The purpose of the code is to extract GIS vector data through the C# GDAL’s bindings. The question is why does the multithreaded approach take longer to run than the single-threaded one (even for large enough files) when running as a GH plugin. The second question is, for debugging purposes I have a Console App that does basically the same, I have profiled both approaches with the console app and the multithreaded one is much faster, but I can’t really profile the same code as I can’t get RhinoCommon or the GH kernel to run on the Console App, the app can’t find the references, is it intended behaviour for I don’t know intelectual property stuff? To profile I would need to reference RhinoCommon.dll, Grasshopper.dll and GH_IO.dll I think.

@dale @DavidRutten

Thanks Felipe

Your main problem is here:

If you write two version of serial loop and inside first you create Class instance ( … new double[3]) while inside second loop there is no such code, second loop will be much faster (easy to test).
So your problem has nothing to do with Parallel.For but with your code.
There are probably other things that can speed up your parallel.for execution as well, but first you have to create your solution without that new new double[3] …

1 Like

here is simple code test
Loop_Performance_Issue_01.gh (8.1 KB)

1 Like

What’s up with the increment operator in front of the loop variable?

Yes but if I try to overwrite the same array with multiple threads accesing it at the same time I would have a bad time, at first I thought the compiler would create copies for each thread like it should for any variable but it doesn’t, maybe I could optimize it a bit by simply creating the pointList array as in the serial example but (one dimension) inside the parallel for, I think it would work and maybe it is in fact less expensive as memory would stay a little bit more contigous?
I’ll give it a try. Your example is obviously what you’d expect but with real data I am getting strange lower performance. Thanks.

In C# it shouldn’t make a difference to use post or pre increment but it’s just a vestige from my C++ and specially GLSL.
Does RhinoCommon or the Grasshopper dll’s have any protection against usage in a standalone app or it’s just me doing something wrong?

It doesn’t matter, I was just wondering why the non-standard approach.

There are no ‘protections’ in GH, but RhinoCommon functions cannot just be invoked unless it is running inside Rhino.exe process. And without Rhino core functions GH won’t run at all.
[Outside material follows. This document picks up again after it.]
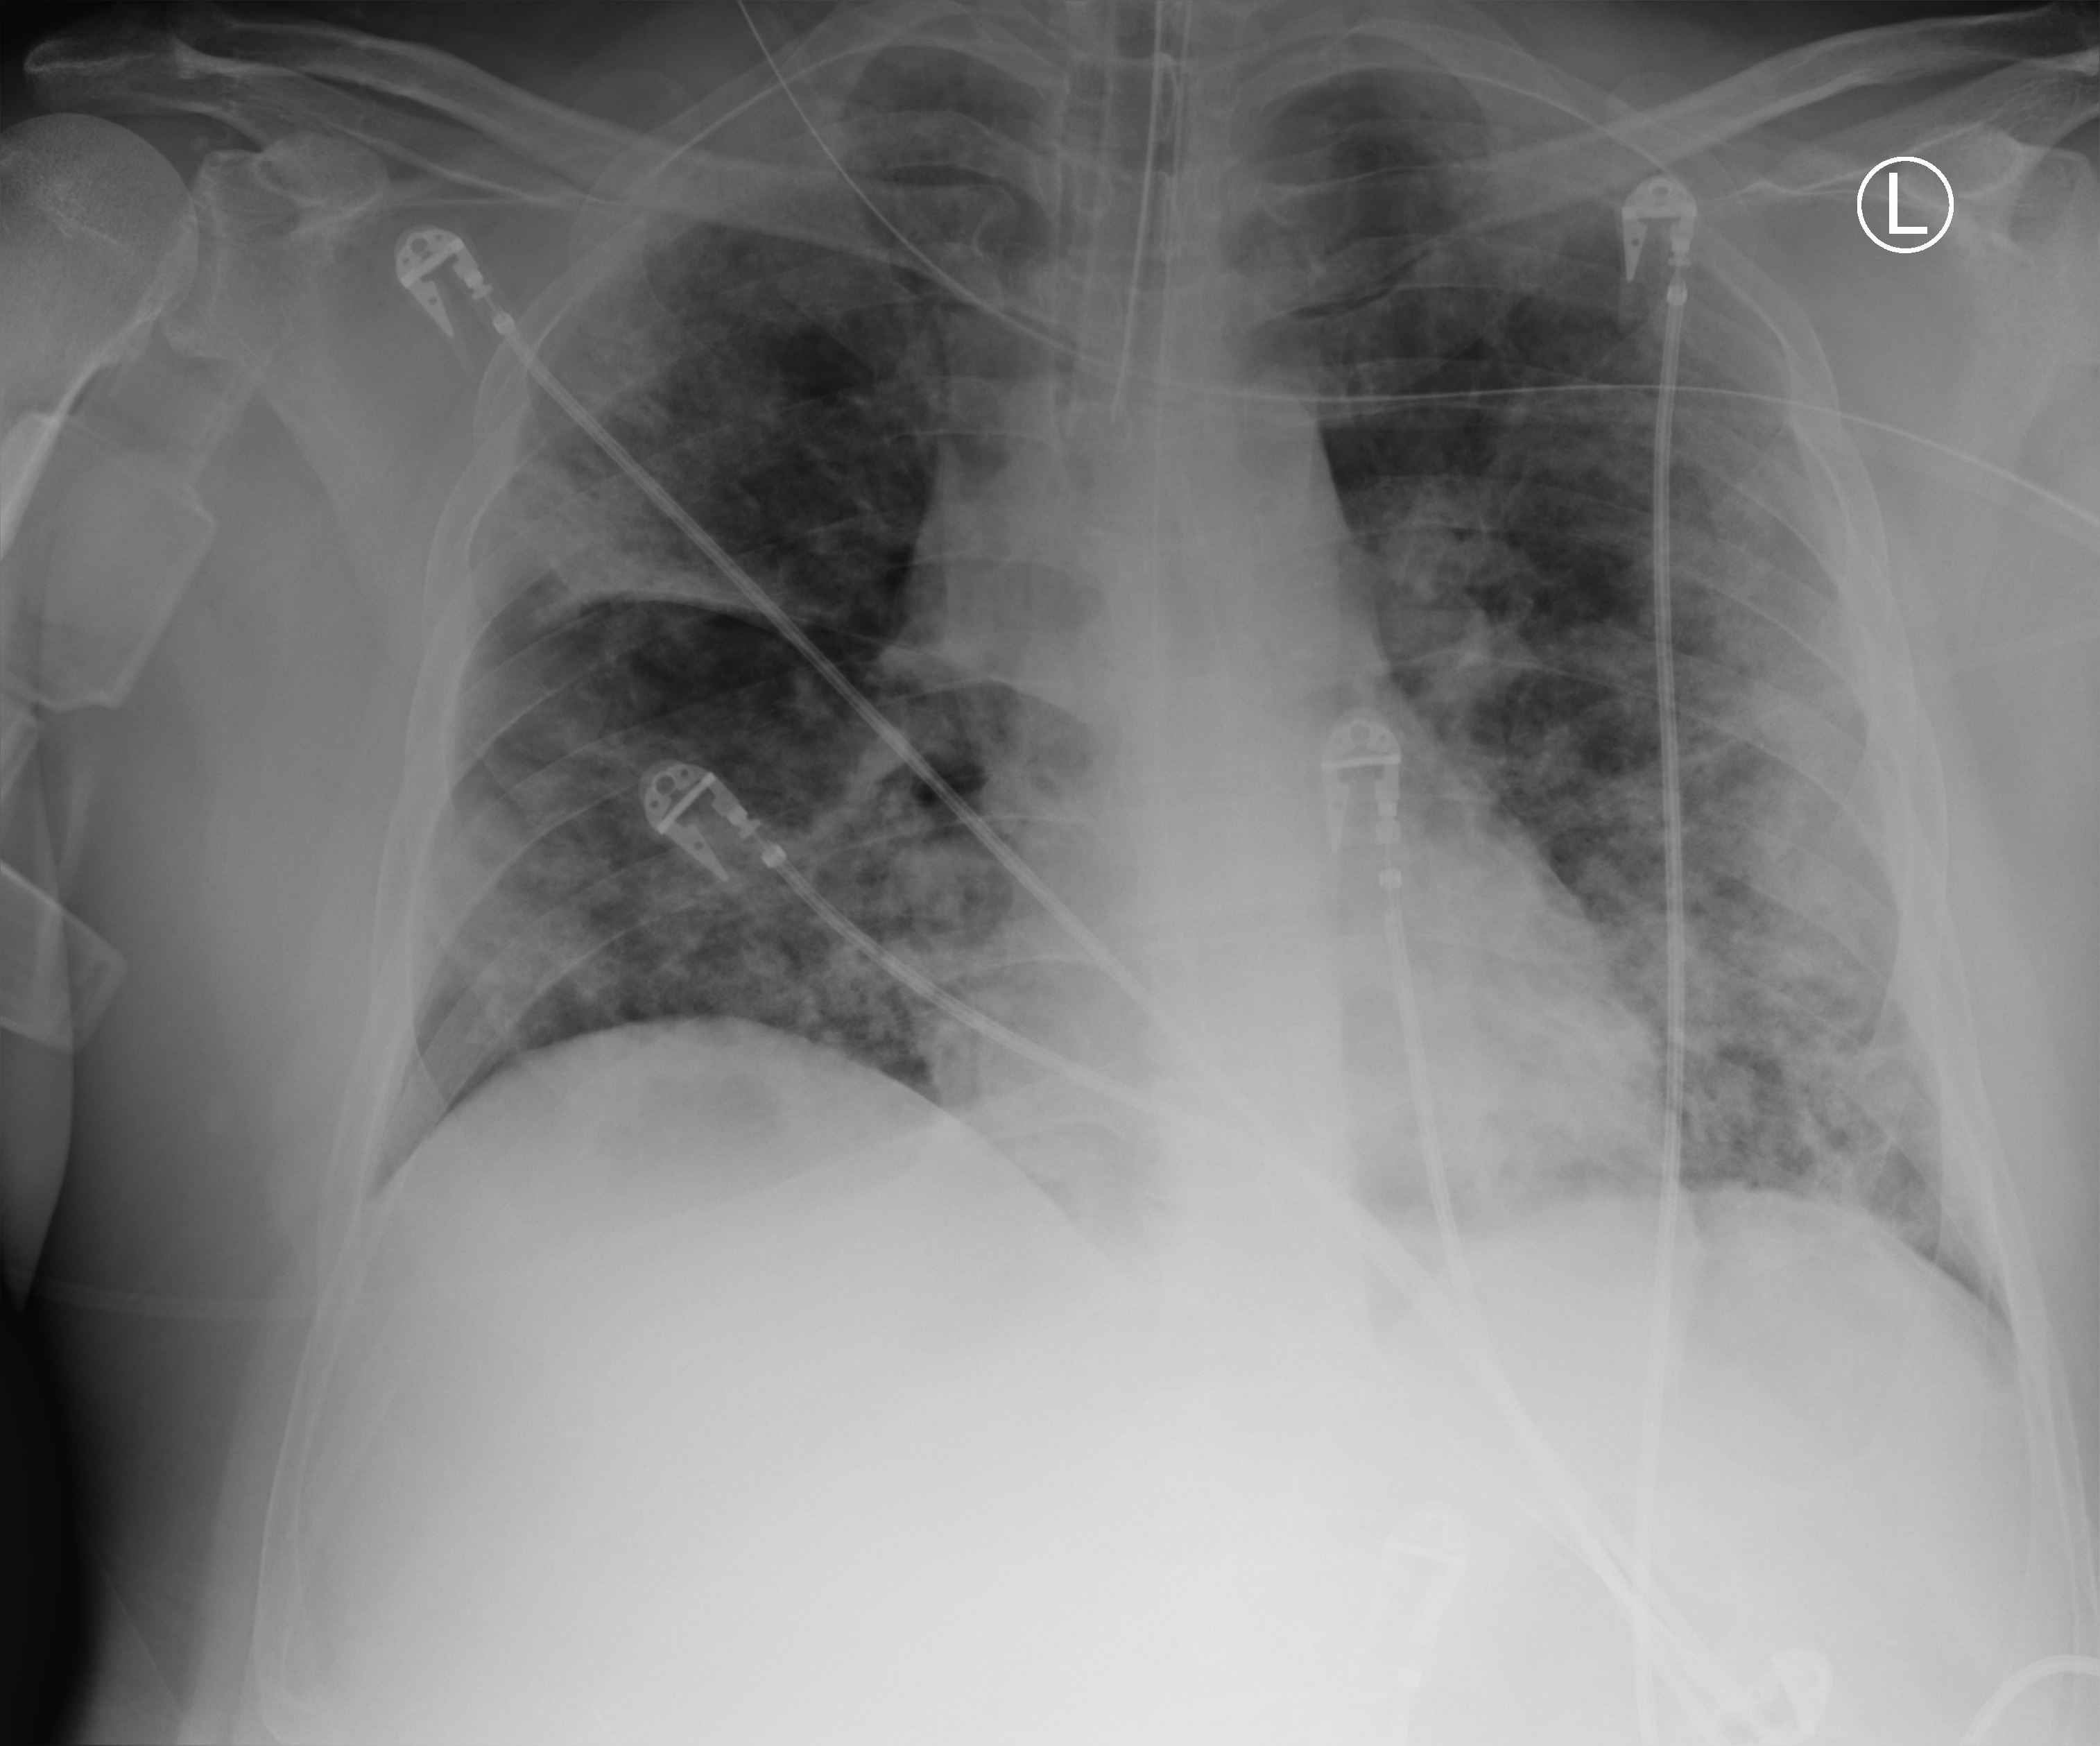
Bedside chest radiograph (computed radiography); anteroposterior (AP) projection. Adult patient hospitalised with COVID-19, age 18–59 years.
Hospital-stay facts (about this admission, not read from this image; timing relative to this image not recorded): length of hospital stay: 50 days.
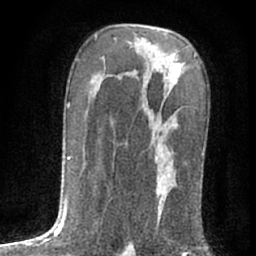
Breast MRI (dynamic contrast-enhanced), one axial slice; cropped to one breast; dynamic contrast-enhanced series, time point 2 of 7 at this slice position (early post-contrast); 1.5 T; TE 3 ms, TR 6.3 ms; 2.4 mm slice thickness; 256 × 256 image matrix, field of view 140 × 140 mm. Female patient.
Outlined on this slice (semi-automatic segmentation, software-assisted and operator-edited):
- enhancing-tissue mask used for the functional tumour volume (all voxels passing the contrast-enhancement thresholds inside the analysis volume; usually the tumour): box from (x=149, y=88) to (x=176, y=219) px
Thanks! That clears it up. How do you recommend debugging GH components? I used to use the ReloadAssemblies command before but I think that’s deprecated.

If you have control over ring.GetPoint() method you cold write an (optimized) overload which returns Point3d for given index (int i). That could improve performance of Parallel.For loop significantly…

No I don’t have control over that it’s a library function.

I didn’t remember but yeah the jagged array was to stay away from this:

I came to a conclusion, trying to beat single-threaded non CLI C++ (the library I am using) by using multi-threaded C# is like bringing a knife to a gun fight I desist.